Dataset records:
══════════

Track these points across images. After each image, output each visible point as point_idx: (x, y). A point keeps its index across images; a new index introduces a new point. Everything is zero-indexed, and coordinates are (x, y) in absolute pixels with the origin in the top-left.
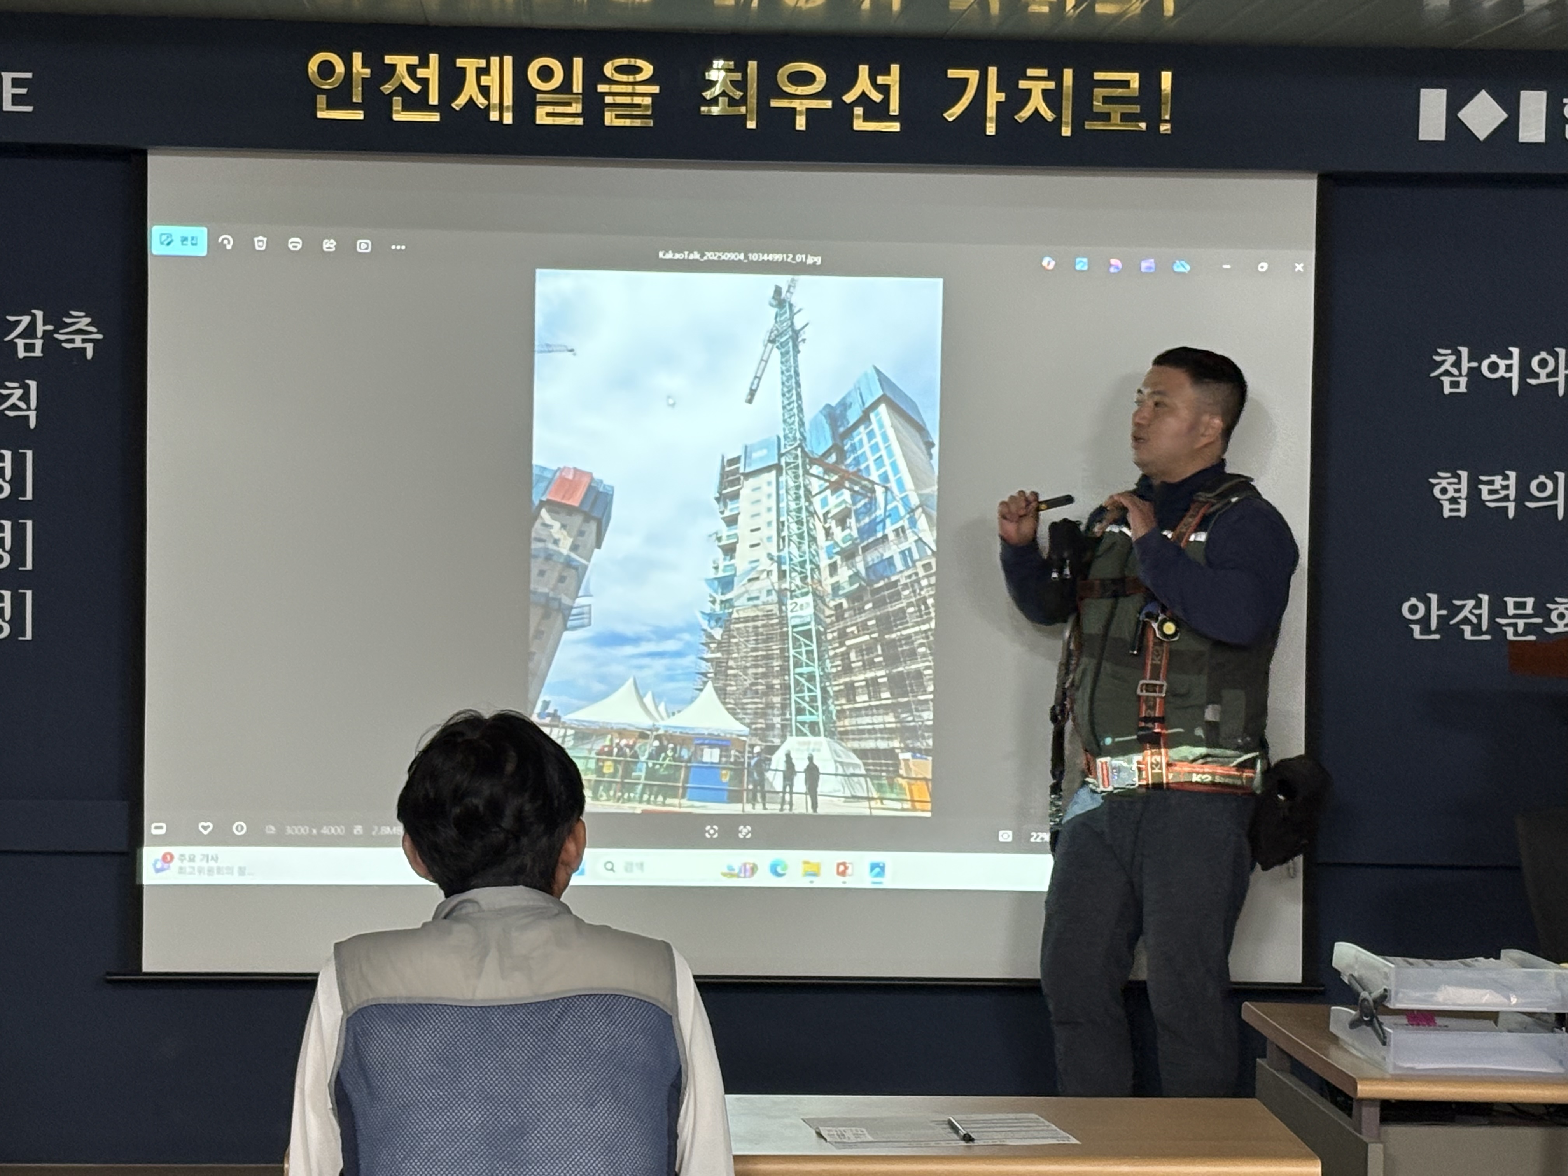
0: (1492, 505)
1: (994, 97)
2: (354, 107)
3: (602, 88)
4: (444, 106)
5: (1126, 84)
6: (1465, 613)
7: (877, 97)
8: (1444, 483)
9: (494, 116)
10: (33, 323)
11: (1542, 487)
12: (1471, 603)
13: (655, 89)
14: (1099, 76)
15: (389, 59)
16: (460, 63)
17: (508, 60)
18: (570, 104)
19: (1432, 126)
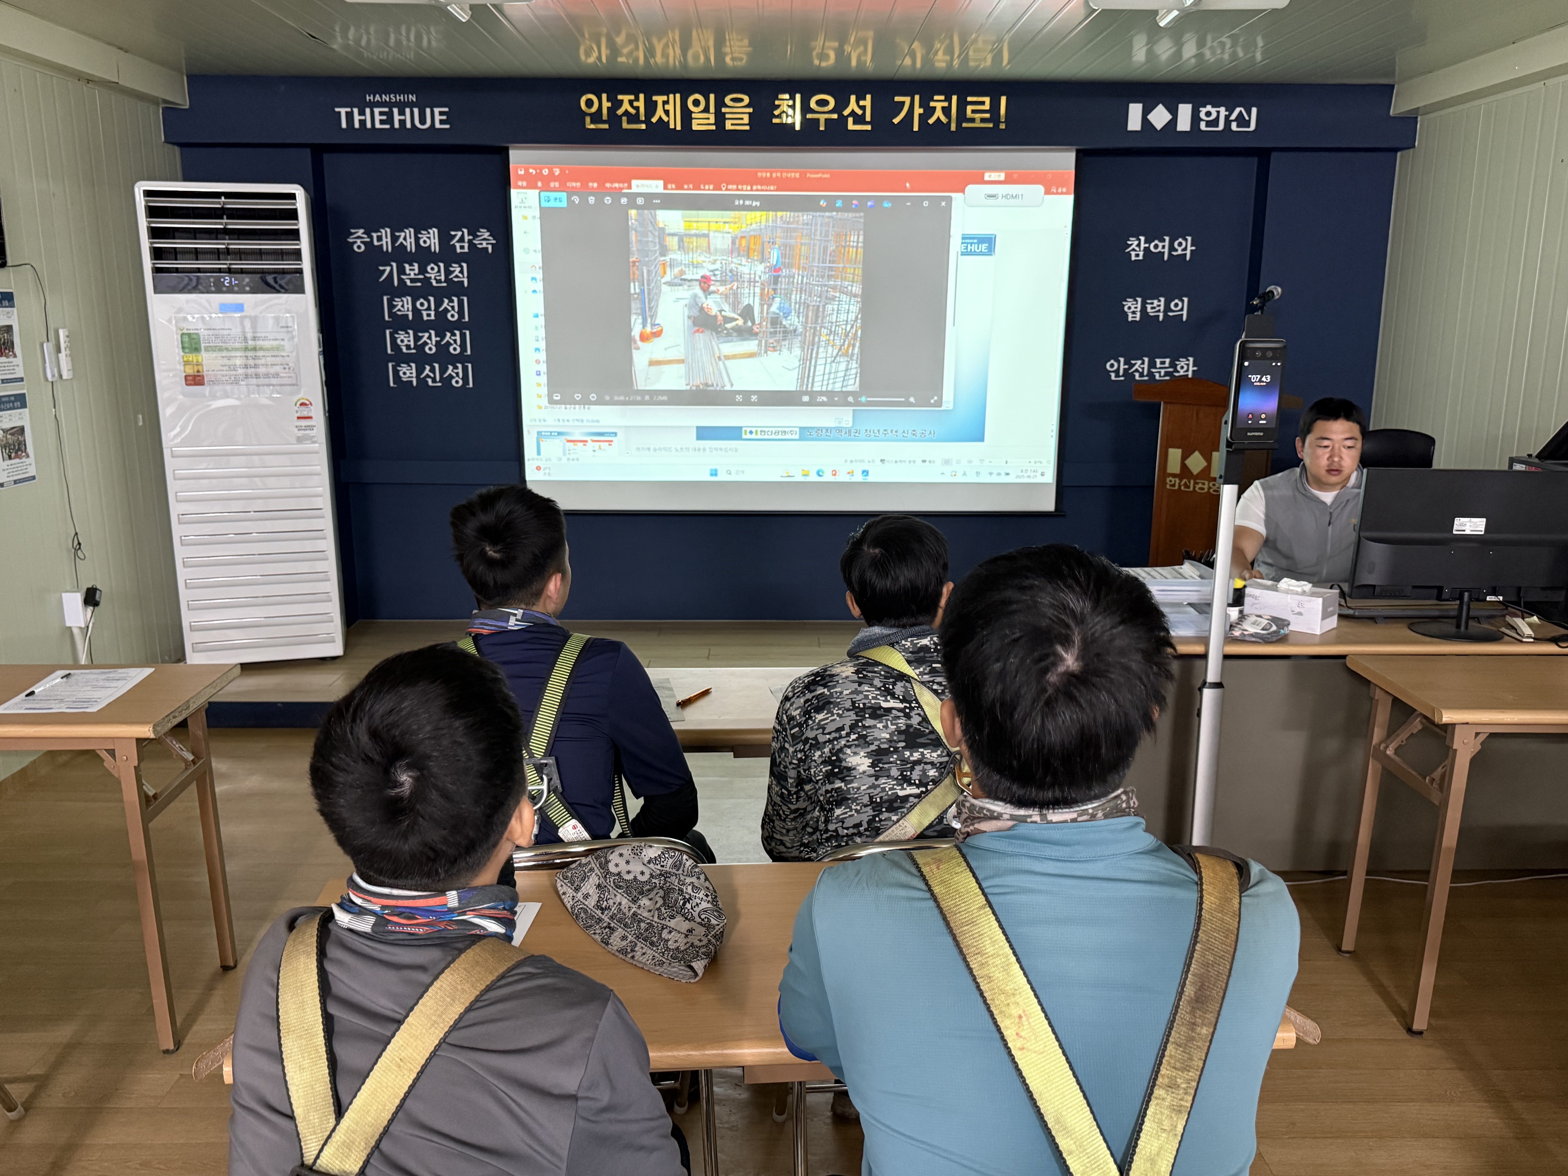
0: (1152, 314)
1: (918, 111)
2: (604, 122)
3: (724, 110)
4: (647, 121)
5: (983, 103)
6: (1136, 367)
7: (860, 112)
8: (1130, 304)
9: (672, 126)
10: (463, 235)
11: (1176, 305)
12: (1139, 362)
13: (751, 110)
14: (969, 99)
15: (620, 97)
16: (655, 98)
17: (678, 96)
18: (708, 119)
19: (1134, 123)
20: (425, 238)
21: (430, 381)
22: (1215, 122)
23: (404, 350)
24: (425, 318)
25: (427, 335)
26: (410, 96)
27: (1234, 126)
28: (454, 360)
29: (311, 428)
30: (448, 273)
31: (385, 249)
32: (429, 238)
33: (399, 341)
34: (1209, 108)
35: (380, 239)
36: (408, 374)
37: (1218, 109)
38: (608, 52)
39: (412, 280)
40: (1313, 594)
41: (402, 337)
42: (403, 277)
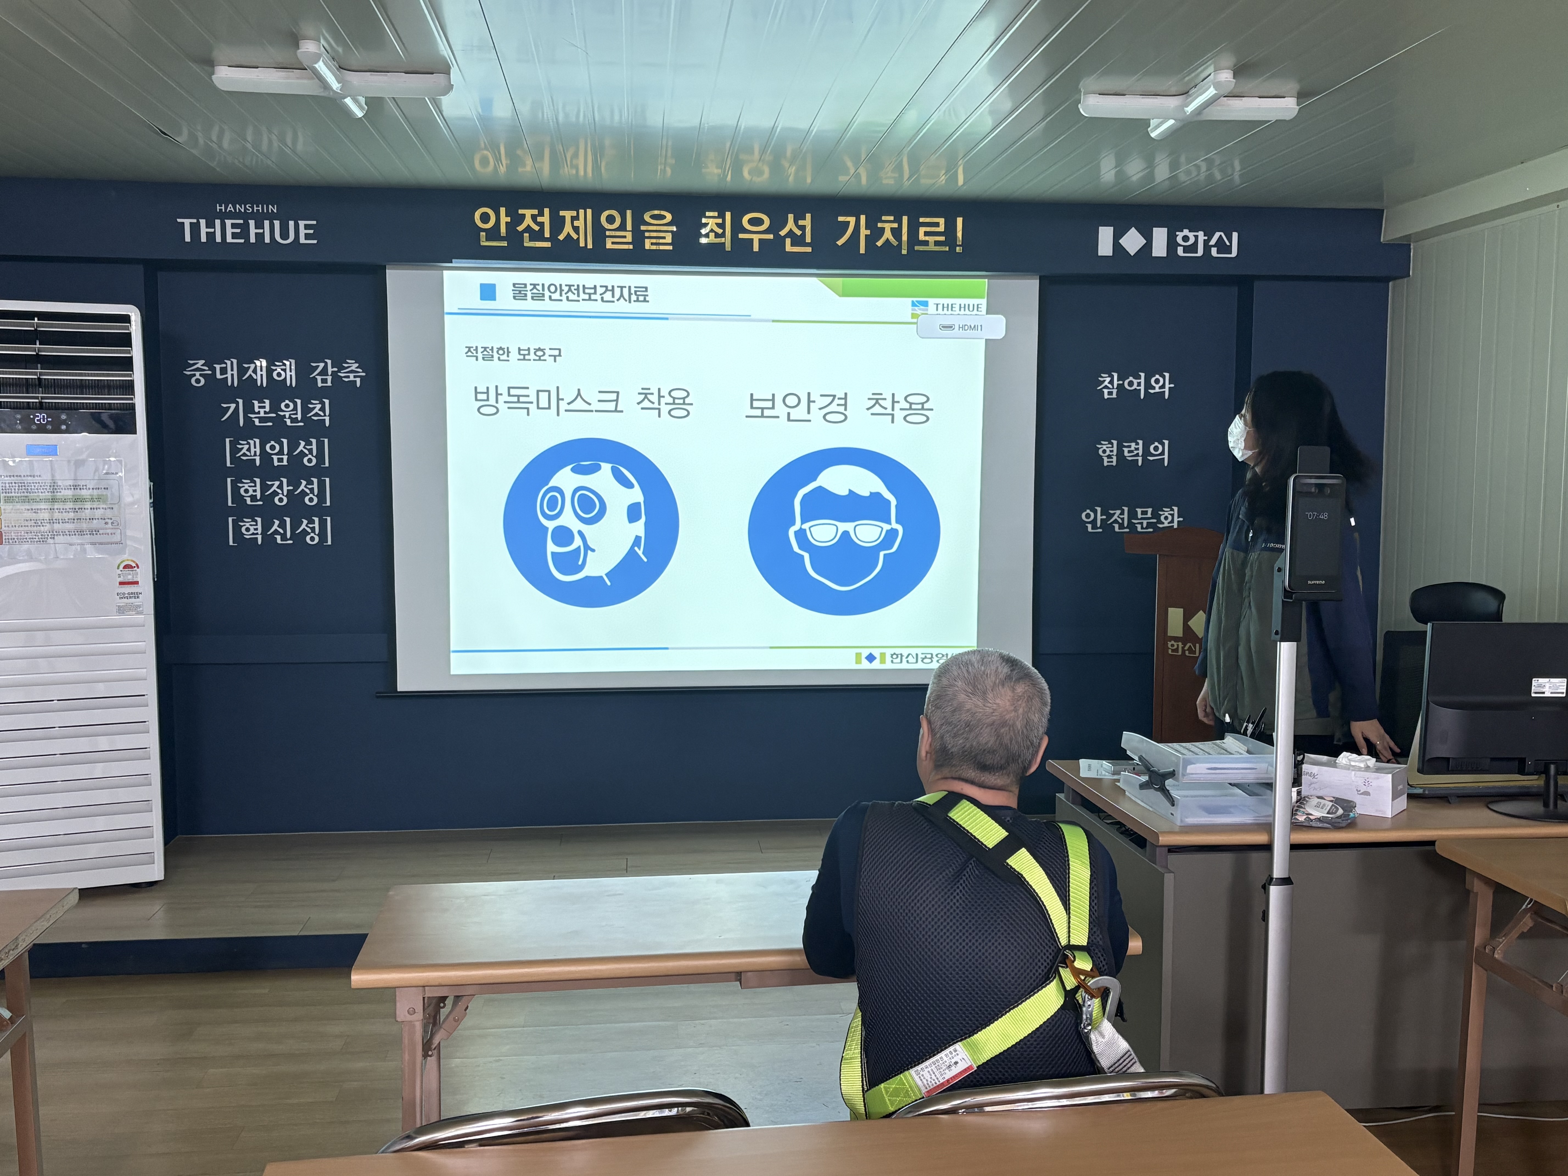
0: (1129, 459)
1: (864, 232)
2: (502, 239)
3: (643, 228)
4: (553, 238)
5: (937, 225)
6: (1115, 517)
7: (799, 233)
8: (1105, 447)
9: (582, 244)
10: (326, 367)
11: (1156, 449)
12: (1118, 512)
13: (674, 228)
14: (921, 220)
15: (521, 212)
16: (562, 213)
17: (589, 211)
18: (625, 237)
19: (1105, 248)
20: (279, 370)
21: (278, 537)
22: (1193, 248)
23: (249, 502)
24: (276, 463)
25: (277, 483)
26: (270, 206)
27: (1214, 252)
28: (309, 513)
29: (136, 595)
30: (306, 410)
31: (230, 384)
32: (284, 370)
33: (242, 491)
34: (1186, 232)
35: (224, 371)
36: (252, 531)
37: (1196, 234)
38: (509, 162)
39: (261, 420)
40: (1378, 770)
41: (246, 486)
42: (249, 415)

══════════

Task prompt: Find the line with "20: (425, 238)" in the material above. Reproduce it and each line after it up to and including the line with "39: (412, 280)".

Output:
20: (425, 238)
21: (430, 381)
22: (1215, 122)
23: (404, 350)
24: (425, 318)
25: (427, 335)
26: (410, 96)
27: (1234, 126)
28: (454, 360)
29: (311, 428)
30: (448, 273)
31: (385, 249)
32: (429, 238)
33: (399, 341)
34: (1209, 108)
35: (380, 239)
36: (408, 374)
37: (1218, 109)
38: (608, 52)
39: (412, 280)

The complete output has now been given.